# やること
1. 本文では、「25-10」はどんな曲調だと書かれていますか。
2. 本文のうち、「ただ、「始めは穏やかで途中で」で始まり「しい録音である事は確かです。」で終わる部分を、そのまま書き写してください。
3. 録音について書かれた本文を、最後の文のあとから続けて書いてください。

# 本文
────
ただ、「始めは穏やかで途中で激しい」と言う特徴を持つ「10-3(別れの曲)」の中間部の例の激しい箇所では意外とセーブして演奏していたり、逆に、「始めと終わりは激しく中間部は穏やか」な曲調の「25-10」では、激しいところはかなり激しく、穏やかな所はとても穏やかに弾いていて、曲ごとに多少温度差はあれども全体的には緩急のコントラストが激しい録音である事は確かです。

 さて、これまでに取り上げた曲以外にも、変に優雅な演奏が少なくない「10-9」を楽譜の指示通り「Allegro molto agitato(速く、非常にせき込んで)」な表現をしていたり、冗談のように速いテンポの「10-5(黒鍵)」などの興味深い演奏もあれば、とにかくアルペジオを速く処理する事だけが目的のような「25-12(大洋)」などの様に疑問を抱かざるを得ない変な演奏もあり、出来不出来の差が存在することも事実です。
────
# 記録
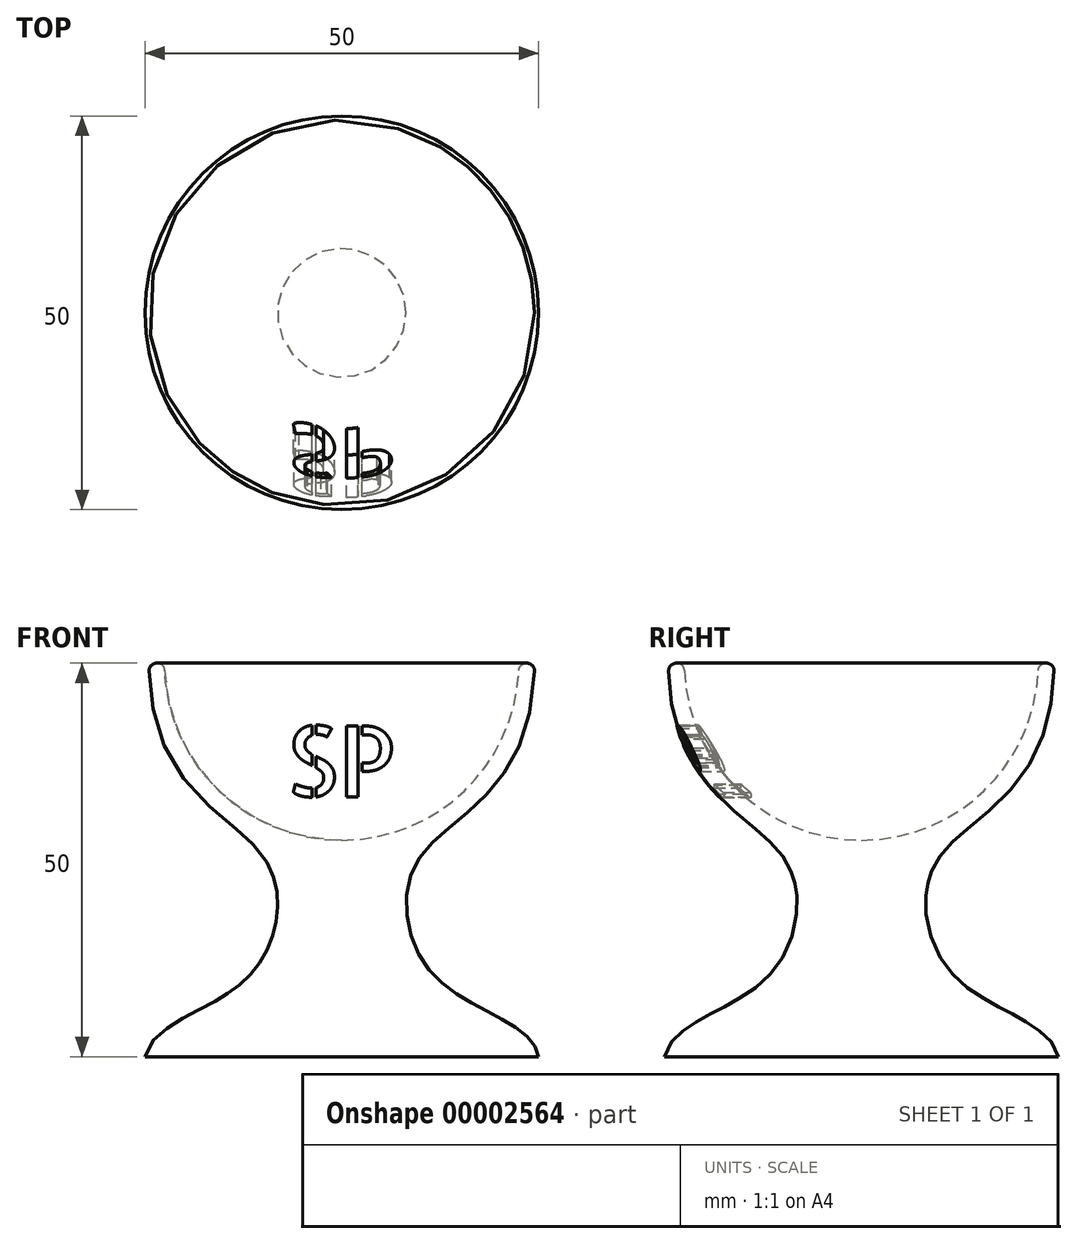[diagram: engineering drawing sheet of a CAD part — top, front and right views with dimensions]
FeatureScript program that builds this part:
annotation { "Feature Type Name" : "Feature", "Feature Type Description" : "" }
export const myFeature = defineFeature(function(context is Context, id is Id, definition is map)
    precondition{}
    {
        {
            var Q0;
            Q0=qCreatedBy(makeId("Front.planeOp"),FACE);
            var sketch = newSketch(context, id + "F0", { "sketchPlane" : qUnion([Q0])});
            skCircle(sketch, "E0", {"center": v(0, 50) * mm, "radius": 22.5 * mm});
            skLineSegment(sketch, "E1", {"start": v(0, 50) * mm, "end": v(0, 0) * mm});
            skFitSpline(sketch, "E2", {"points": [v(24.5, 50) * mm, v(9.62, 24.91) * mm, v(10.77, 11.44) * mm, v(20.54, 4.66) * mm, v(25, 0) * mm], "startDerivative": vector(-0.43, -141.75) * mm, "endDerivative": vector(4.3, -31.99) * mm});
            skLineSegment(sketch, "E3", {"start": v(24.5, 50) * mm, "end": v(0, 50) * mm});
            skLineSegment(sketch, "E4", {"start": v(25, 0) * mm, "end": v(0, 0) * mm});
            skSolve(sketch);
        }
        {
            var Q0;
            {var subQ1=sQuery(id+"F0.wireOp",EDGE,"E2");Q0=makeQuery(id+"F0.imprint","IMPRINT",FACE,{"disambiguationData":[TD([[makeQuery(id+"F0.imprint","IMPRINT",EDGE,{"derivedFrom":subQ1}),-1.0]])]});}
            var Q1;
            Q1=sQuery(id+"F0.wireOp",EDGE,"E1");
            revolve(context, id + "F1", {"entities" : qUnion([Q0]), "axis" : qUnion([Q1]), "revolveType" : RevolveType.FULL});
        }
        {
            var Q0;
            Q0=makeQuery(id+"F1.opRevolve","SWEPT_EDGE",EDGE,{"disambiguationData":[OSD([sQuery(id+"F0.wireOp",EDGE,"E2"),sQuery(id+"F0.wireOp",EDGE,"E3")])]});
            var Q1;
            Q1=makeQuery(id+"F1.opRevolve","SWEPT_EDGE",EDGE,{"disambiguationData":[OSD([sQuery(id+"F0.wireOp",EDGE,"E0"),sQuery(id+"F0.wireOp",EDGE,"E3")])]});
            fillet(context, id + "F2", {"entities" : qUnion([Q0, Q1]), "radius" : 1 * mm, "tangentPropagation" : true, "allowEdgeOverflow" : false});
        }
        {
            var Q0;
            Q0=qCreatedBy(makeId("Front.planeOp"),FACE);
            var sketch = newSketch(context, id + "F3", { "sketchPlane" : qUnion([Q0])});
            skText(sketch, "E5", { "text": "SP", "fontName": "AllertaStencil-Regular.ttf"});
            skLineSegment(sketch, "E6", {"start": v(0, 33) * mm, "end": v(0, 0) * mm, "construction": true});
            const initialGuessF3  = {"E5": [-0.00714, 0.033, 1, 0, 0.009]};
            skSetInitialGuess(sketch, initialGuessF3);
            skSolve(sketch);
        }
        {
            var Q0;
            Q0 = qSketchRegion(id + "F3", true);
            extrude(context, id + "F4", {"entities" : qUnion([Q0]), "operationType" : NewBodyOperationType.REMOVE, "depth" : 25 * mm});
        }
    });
────
# 解答
1. 始めと終わりは激しく、中間部は穏やかな曲調です。

2.
ただ、「始めは穏やかで途中で激しい」と言う特徴を持つ「10-3(別れの曲)」の中間部の例の激しい箇所では意外とセーブして演奏していたり、逆に、「始めと終わりは激しく中間部は穏やか」な曲調の「25-10」では、激しいところはかなり激しく、穏やかな所はとても穏やかに弾いていて、曲ごとに多少温度差はあれども全体的には緩急のコントラストが激しい録音である事は確かです。

3.
 結局、これらの演奏はガヴリーロフが自身の持てる能力の限界に挑戦したかのような側面が前面に出た演奏であり(急速系の曲の所でやたらとテンポの速さに言及したのはその為でもあります)、恐らく良識のある方達の中にはこの演奏を聴いて
「そんなに無茶なテンポで弾かずに、もっと落ち着いて弾いたらもっと精密で穏当な演奏が出来たのに・・・」
とか
「自身の技巧を見せびらかす為にショパンの練習曲を利用するなんて言語道断!」
と言う印象を受ける方も居るかもしれません。

 しかし、「ショパン・練習曲」の全曲録音を世に出す行為には、ピアニストが自身のトータル的な技巧や能力の誇示をすると言う要素が多かれ少なかれ含まれている事は紛れもない事実でしょう(特にポリーニ盤の登場以降は)。


 この録音は良くも悪くもその辺の有象無象の録音と一味もふた味も違う特別な物である事は疑いようのない事実であり、一つの金字塔として末永く愛聴されるものではないでしょうか。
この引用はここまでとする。